Como você se mantém sempre atualizado?

Naturalmente na internet, com sites-vitrines como Behance ou Pinterest, blogs de coolhunting como It’s Nice That! ou Fast Companymas principalmente com livros e com revistas. A biblioteca do escritório conta com mais de mil volumes e continua a crescer… Além disso, procuro também participar de convenções, visitar exposições e expandir o máximo possível o horizonte dos meus conhecimentos.

O que é fundamental para um designer?

Responderei citando um dos meus designers preferidos, Jonathan Barnbrook, que, no seu discurso na colação de grau da turma de 2015 na Central Saint Martins University, deu um conselho aparentemente inapropriado: “Sejam gentis”. É muito bonito e simples, mas extremamente importante, porque o trabalho do designer ou de qualquer outro artista comercial envolve a relação com outros e, portanto, o modo com o qual nos relacionamos com os outros e nosso caráter se tornam parte fundamental para trabalhar bem.
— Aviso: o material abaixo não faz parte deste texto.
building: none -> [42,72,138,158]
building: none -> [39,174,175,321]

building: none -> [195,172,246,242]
E, para nós, isso é algo realmente importante. Se você é um criador, passará muito tempo no seu lugar de trabalho: e é a diferença da sua atitude que o torna um escritório de design ou só um simples lugar de trabalho. E para nós na Kmzero e Zetafonts isto nos diz que, em geral, não acreditamos em uma atitude agressiva no business e que, nas relações, procuramos colocar sempre o foco nas ideias e no diálogo. É isto que chamamos de “design positive”, e nasceu da ideia de que o trabalho do designer gráfico nunca é “contra” o cliente – como, às vezes, acreditamos quando jovens – mas sempre a favor dele. E também: se os amigos quase nunca dão bons clientes, os melhores clientes são aqueles com os quais temos uma relação mais amigável.

Você hoje coordena o curso de Tipografia e Caligrafia O Design de fonte. Como nasceu essa ideia?
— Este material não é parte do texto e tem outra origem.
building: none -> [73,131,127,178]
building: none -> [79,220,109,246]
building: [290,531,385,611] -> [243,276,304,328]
A experiência de ensino sempre fez parte da minha vida: ensinei como fazer histórias em quadrinhos por quase 20 anos, gráfica por mais de dez. Quando comecei a atuar na área de design tipográfico, pensei que me agradaria conhecer outras pessoas com essa paixão. Ensinar é muitas vezes também um modo de aprender: tente ensinar alguma coisa, entenderá melhor as suas motivações, o seu método e encontrará pessoas apaixonadas que te darão algo em troca. O curso de Tipografia e Caligrafia nasceu em um momento em que havia muito interesse por isso, como se pode deduzir pelos tantos livros ou perfis de Instagram que surgiram. Junto com Marzia Lodi, responsável pelos cursos de Artes Visuais do IED, procuramos criar um curso curto, mas intenso, com a colaboração dos nomes mais relevantes italianos. Estamos no começo, mas se trata de um projeto que merece crescer, porque já está criando uma pequena comunidade de pessoas interessadas na cultura do design tipográfico.